*Material provided:*
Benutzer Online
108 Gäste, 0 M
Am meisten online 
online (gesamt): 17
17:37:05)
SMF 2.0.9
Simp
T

*Exercise objective:*
Could you quote the material above in full, exactly as it stands?

*Task solution:*
Benutzer Online
108 Gäste, 0 M
Am meisten online 
online (gesamt): 17
17:37:05)
SMF 2.0.9
Simp
T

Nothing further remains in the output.